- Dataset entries
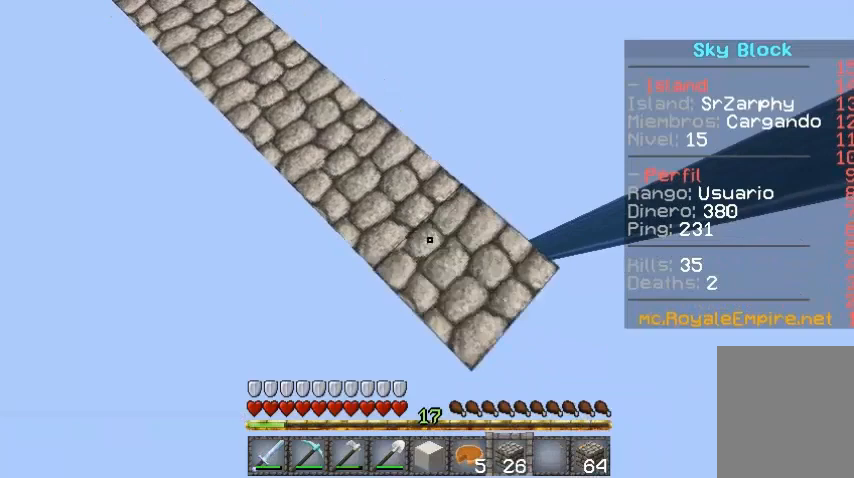
{"keys": ["d", "s"], "mouse": ["right"], "events": []}
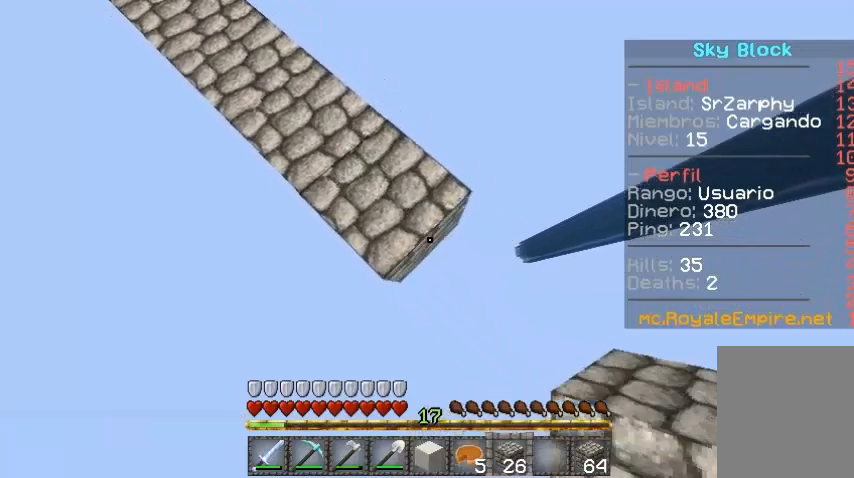
{"keys": ["d", "s"], "mouse": ["right"], "events": []}
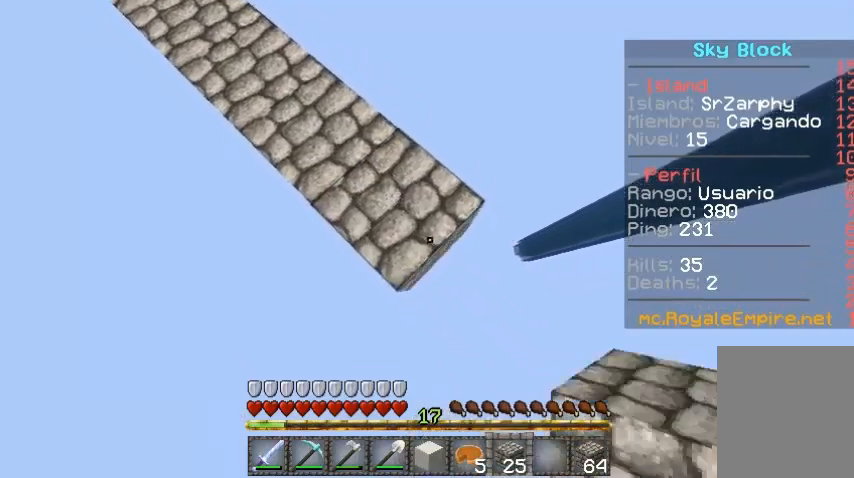
{"keys": ["d", "s"], "mouse": ["right"], "events": []}
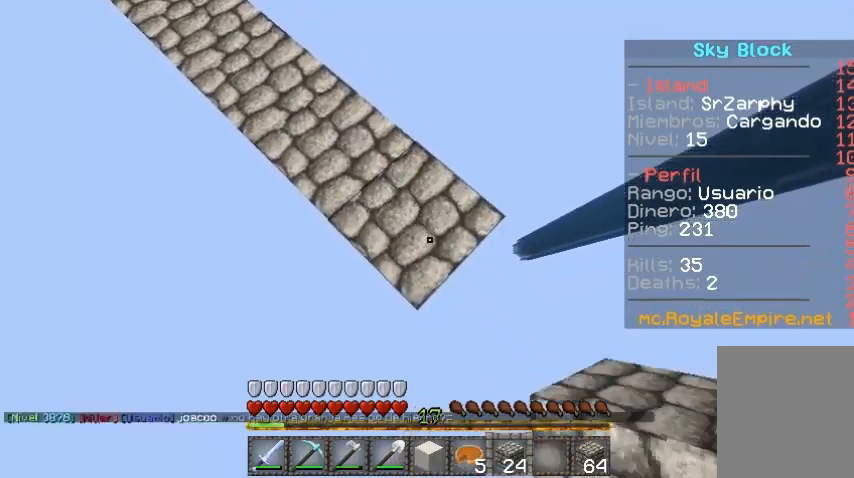
{"keys": ["d", "s"], "mouse": ["right"], "events": []}
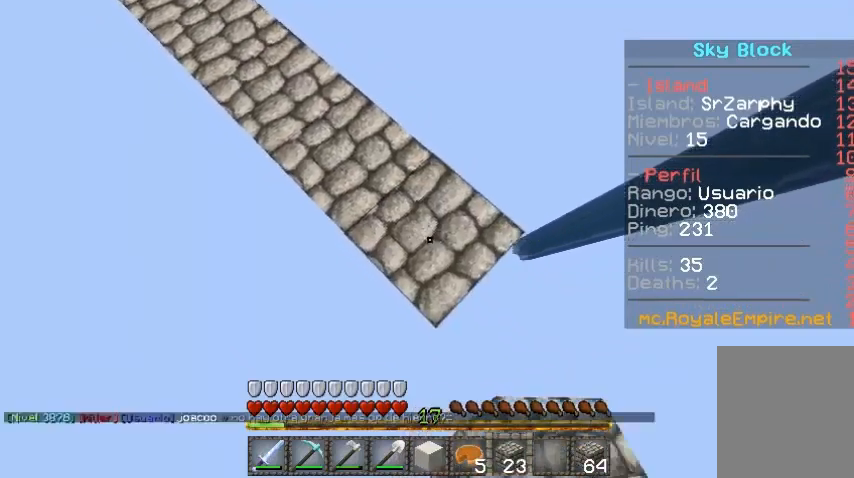
{"keys": ["d", "s"], "mouse": ["right"], "events": []}
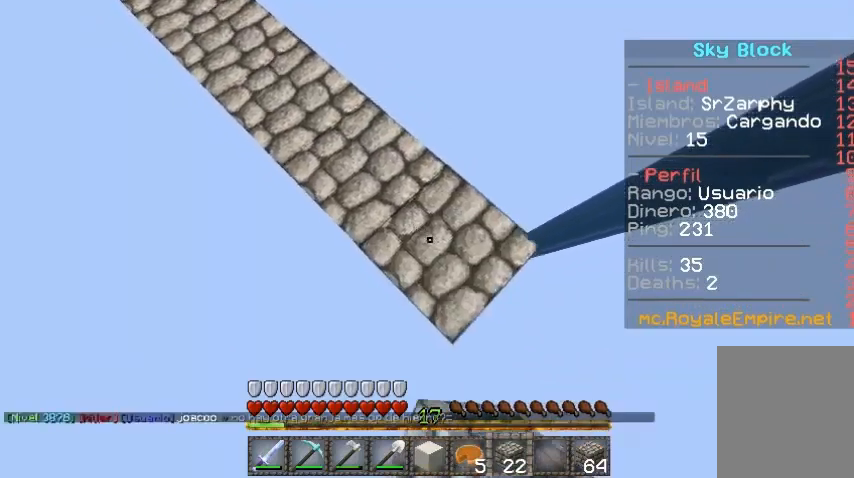
{"keys": ["d", "s"], "mouse": ["right"], "events": []}
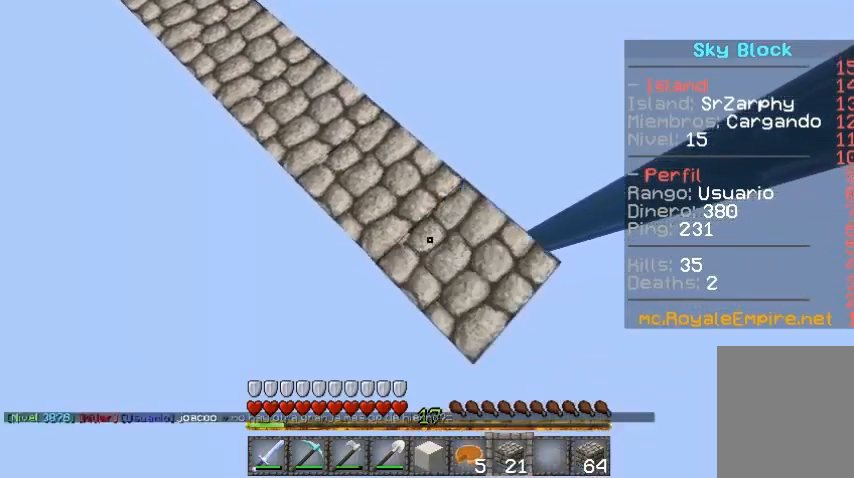
{"keys": ["d", "s"], "mouse": ["right"], "events": []}
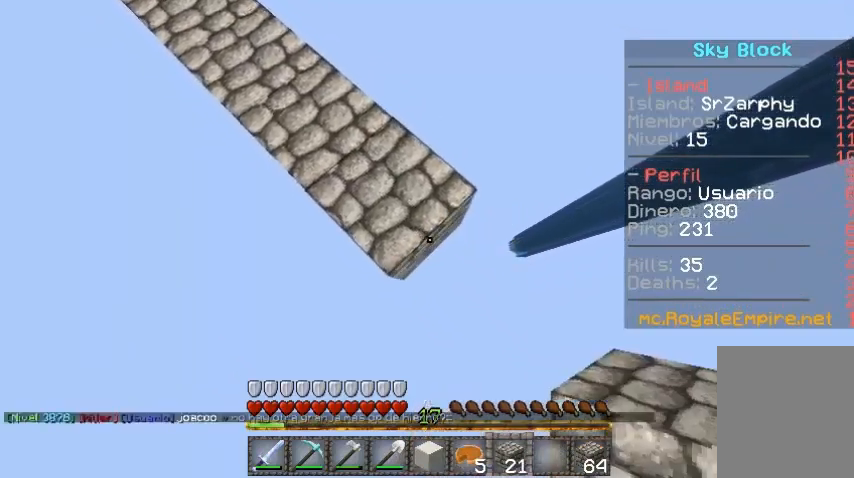
{"keys": ["d", "s"], "mouse": ["right"], "events": []}
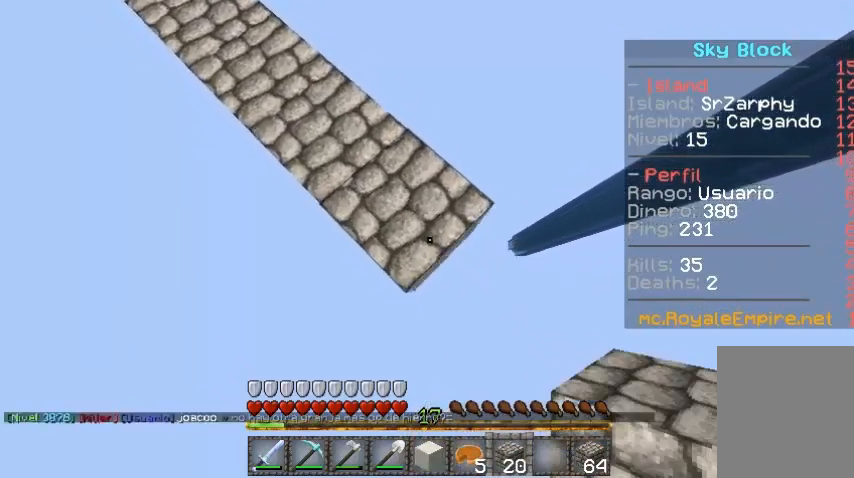
{"keys": ["d", "s"], "mouse": ["right"], "events": []}
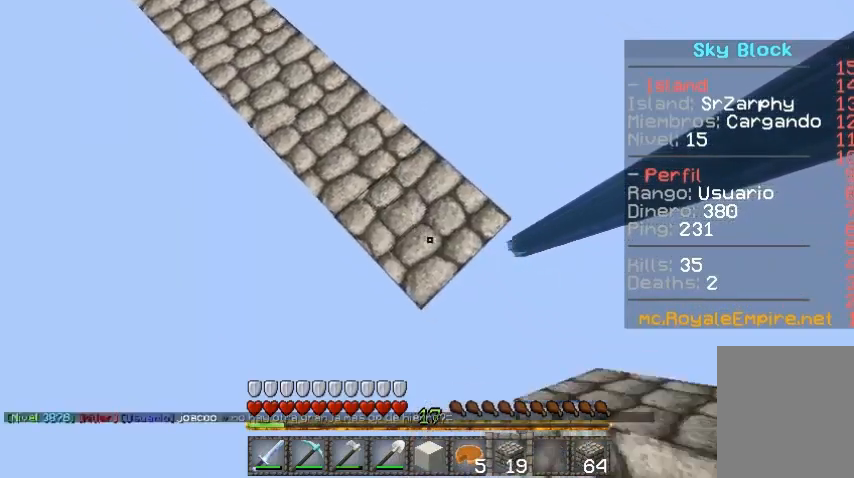
{"keys": ["d", "s"], "mouse": ["right"], "events": []}
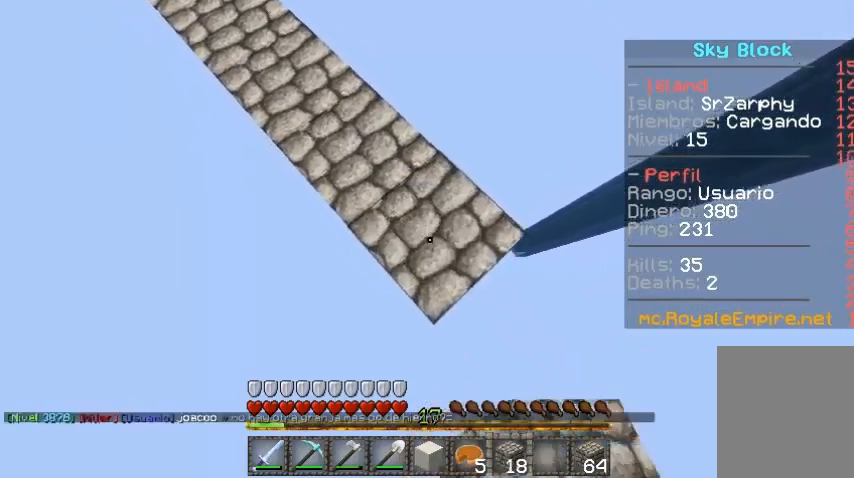
{"keys": ["d", "s"], "mouse": ["right"], "events": []}
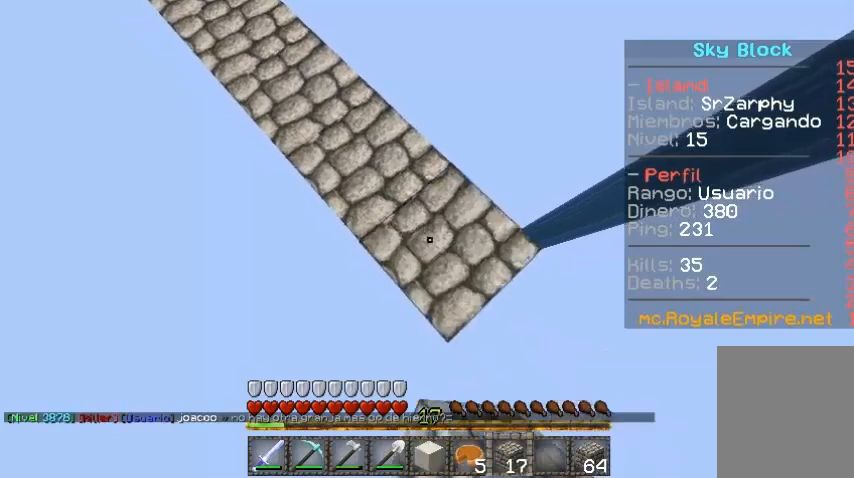
{"keys": ["d", "s"], "mouse": ["right"], "events": []}
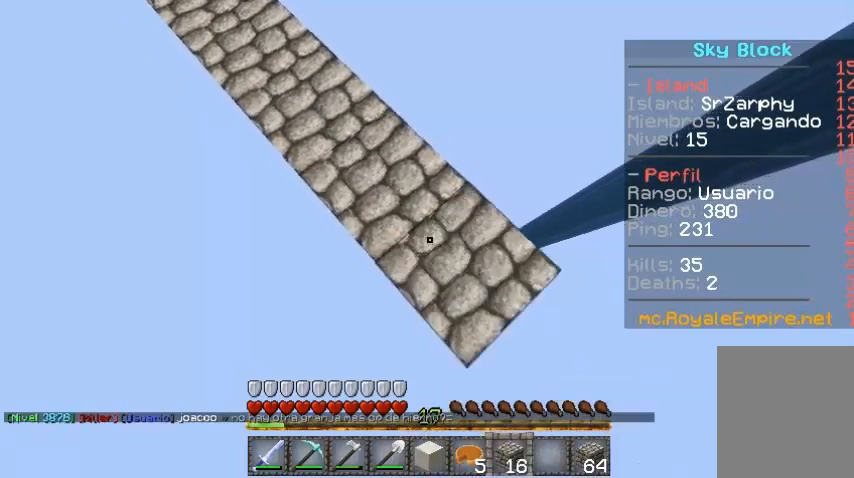
{"keys": ["d", "s"], "mouse": ["right"], "events": []}
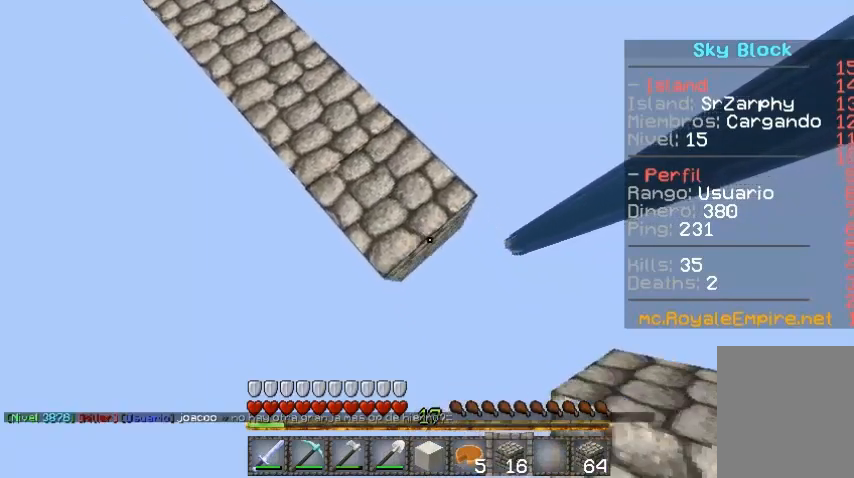
{"keys": ["d", "s"], "mouse": ["right"], "events": []}
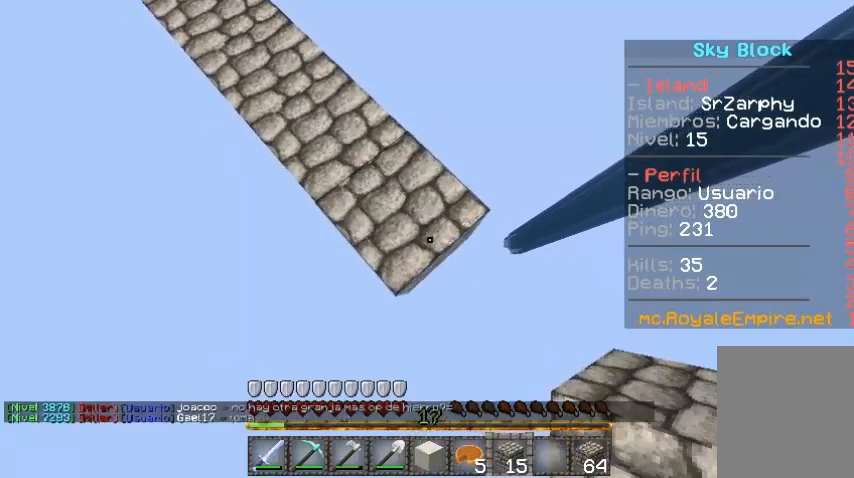
{"keys": ["d", "s"], "mouse": ["right"], "events": []}
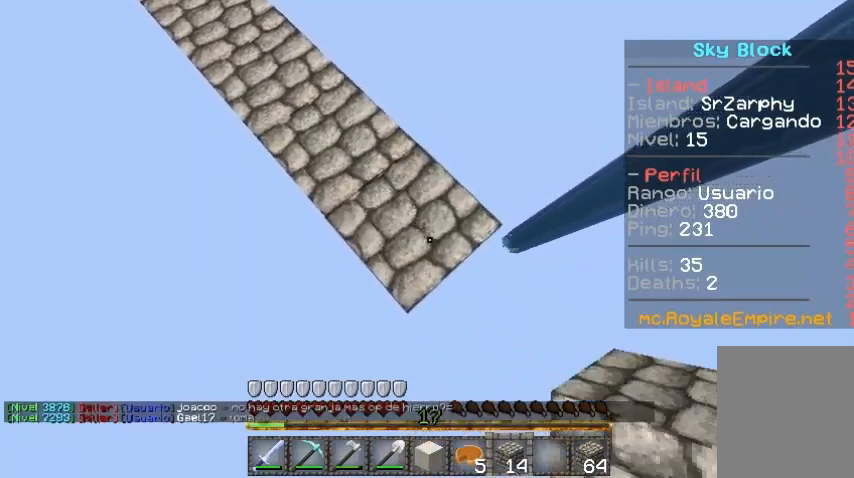
{"keys": ["d", "s"], "mouse": ["right"], "events": []}
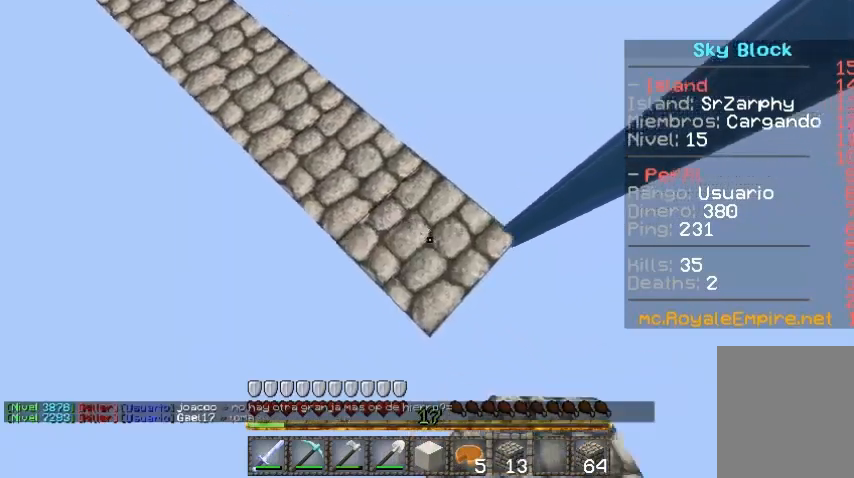
{"keys": ["d", "s"], "mouse": ["right"], "events": []}
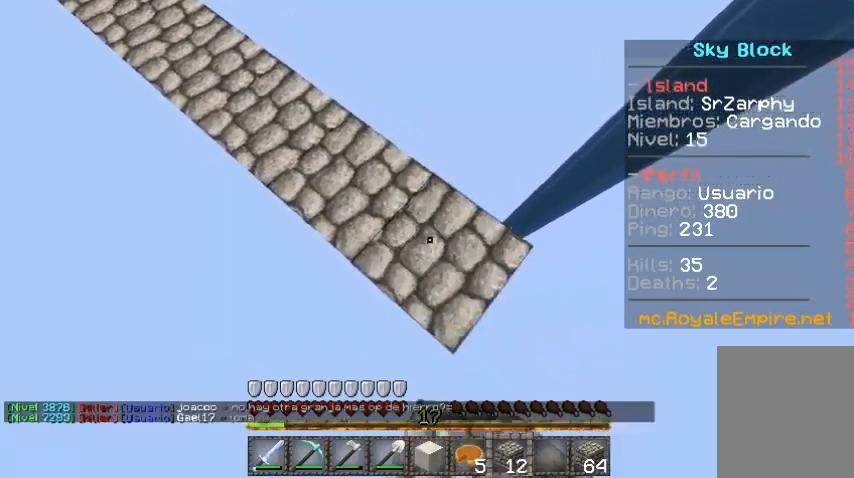
{"keys": ["d", "s"], "mouse": ["right"], "events": []}
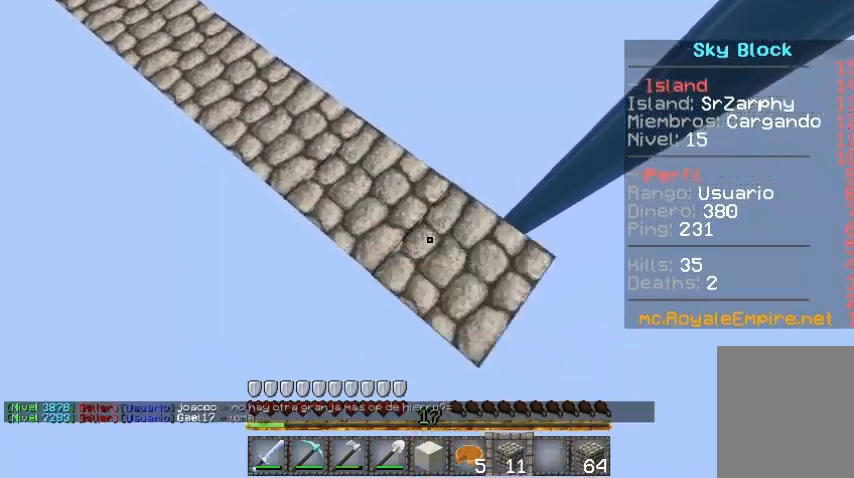
{"keys": ["d", "s"], "mouse": ["right"], "events": []}
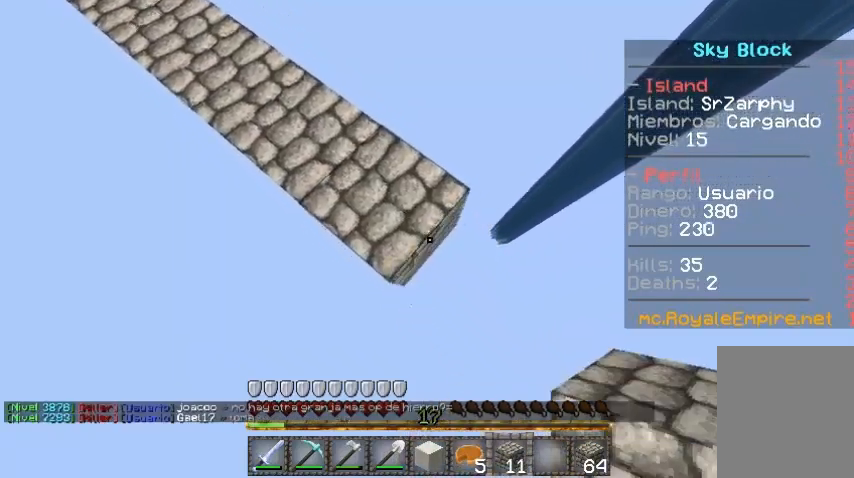
{"keys": ["d", "s"], "mouse": ["right"], "events": []}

- WHAT TO WORK ON
Please give back all the records above word for word, with no pictures included.

- SOLUTION FOR THIS TASK
{"keys": ["d", "s"], "mouse": ["right"], "events": []}
{"keys": ["d", "s"], "mouse": ["right"], "events": []}
{"keys": ["d", "s"], "mouse": ["right"], "events": []}
{"keys": ["d", "s"], "mouse": ["right"], "events": []}
{"keys": ["d", "s"], "mouse": ["right"], "events": []}
{"keys": ["d", "s"], "mouse": ["right"], "events": []}
{"keys": ["d", "s"], "mouse": ["right"], "events": []}
{"keys": ["d", "s"], "mouse": ["right"], "events": []}
{"keys": ["d", "s"], "mouse": ["right"], "events": []}
{"keys": ["d", "s"], "mouse": ["right"], "events": []}
{"keys": ["d", "s"], "mouse": ["right"], "events": []}
{"keys": ["d", "s"], "mouse": ["right"], "events": []}
{"keys": ["d", "s"], "mouse": ["right"], "events": []}
{"keys": ["d", "s"], "mouse": ["right"], "events": []}
{"keys": ["d", "s"], "mouse": ["right"], "events": []}
{"keys": ["d", "s"], "mouse": ["right"], "events": []}
{"keys": ["d", "s"], "mouse": ["right"], "events": []}
{"keys": ["d", "s"], "mouse": ["right"], "events": []}
{"keys": ["d", "s"], "mouse": ["right"], "events": []}
{"keys": ["d", "s"], "mouse": ["right"], "events": []}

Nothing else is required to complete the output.